The Unlikely Fix For Systemic Problems Facing Veterans Health Care: Fewer Wars, More Funding

The Unlikely Fix For Systemic Problems Facing Veterans Health Care: Fewer Wars, More Funding

Wars are expensive and, as the United States is learning the hard way, the costs don't disappear after the conflict has wound down and the battles have moved off the front pages. The Department of Veterans Affair's Office of Inspector General confirmed Wednesday in a preliminary report some allegations of chronic delays and denials veterans face while seeking health care. As the scandal continues to unfold, many lawmakers suggest the fix could be as simple as a change in management. But winding down the fighting of two long wars, as a majority of Vietnam veterans are reaching advanced age, has given the government more wounded veterans to take care of than it can afford.

At the start of the Iraq and Afghanistan wars, the VA realized it couldn’t pay for health care for all enrolled veterans and changed its policy to exclude from coverage those with a yearly income above roughly $24,000. As the wars progressed, injured soldiers returning from battle became the fastest-growing segment of the VA's health care population.

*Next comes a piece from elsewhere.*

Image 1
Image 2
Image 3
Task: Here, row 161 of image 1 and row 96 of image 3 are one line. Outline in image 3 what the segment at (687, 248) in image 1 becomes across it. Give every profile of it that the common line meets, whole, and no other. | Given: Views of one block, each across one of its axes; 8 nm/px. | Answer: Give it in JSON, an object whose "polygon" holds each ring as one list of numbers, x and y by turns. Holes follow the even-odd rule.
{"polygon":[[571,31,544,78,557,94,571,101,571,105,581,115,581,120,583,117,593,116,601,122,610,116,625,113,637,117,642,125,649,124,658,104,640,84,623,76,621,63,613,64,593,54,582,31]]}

In 2010, the Congressional Budget Office estimated more Iraq and Afghanistan war veterans will seek medical care “as those enrollees age and their service-connected medical problems worsen.” If history is any indicator, the true cost of those wars won't be realized for another 40 to 60 years when the nation reaches the "second peak in veterans' expenditures," according to the 1956 Bradley Commission Report. The commission found the costs of caring for Civil War veterans was double the cost of fighting that war.

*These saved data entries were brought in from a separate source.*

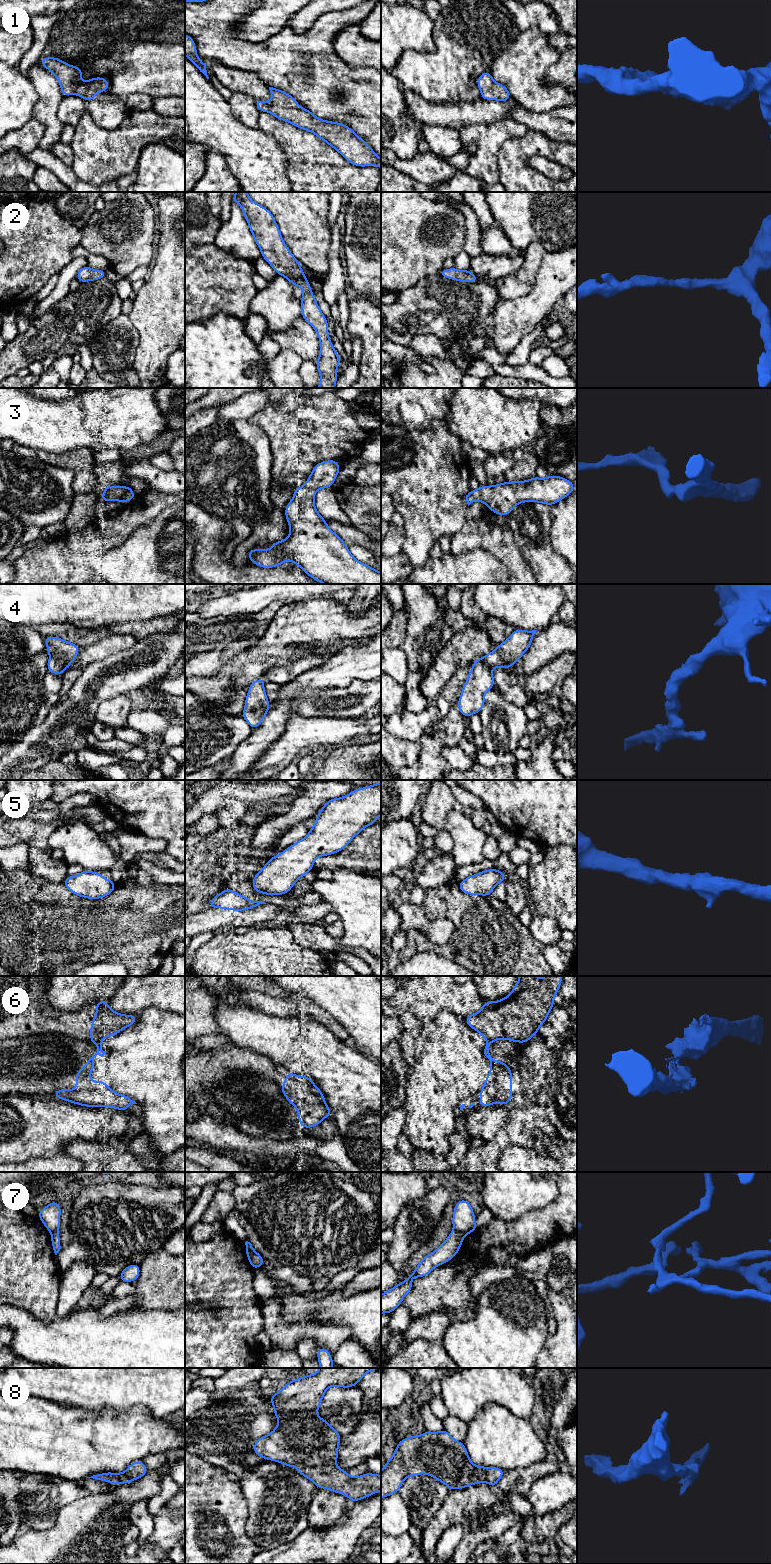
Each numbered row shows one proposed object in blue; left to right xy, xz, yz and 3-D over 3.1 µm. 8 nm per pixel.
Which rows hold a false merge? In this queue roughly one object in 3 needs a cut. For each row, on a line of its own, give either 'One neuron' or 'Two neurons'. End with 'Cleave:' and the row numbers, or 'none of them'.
1: One neuron
2: One neuron
3: One neuron
4: One neuron
5: One neuron
6: Two neurons
7: Two neurons
8: One neuron
Cleave: 6, 7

Veterans suffering from war-related injuries are the most expensive to treat on a per-patient basis and those costs are expected to rise. The estimated increases vary widely, however. The CBO projected per-year expenditures on health care by 2020 and found the “VA’s potential costs are very sensitive to the assumption about growth in expenditures per enrollee, which accounts for $13 billion of the [roughly] $15 billion difference between the two scenarios in 2020.”

Despite the need for additional funding, the agency is already looking at suggestions on how to cut costs. In late 2013, the CBO investigated how the VA could save $48 billion from 2015 to 2023 by excluding another 2.3 million veterans from its health care program. Just a few months later, Republicans killed a $24 billion bill designed in part to build 27 new medical facilities.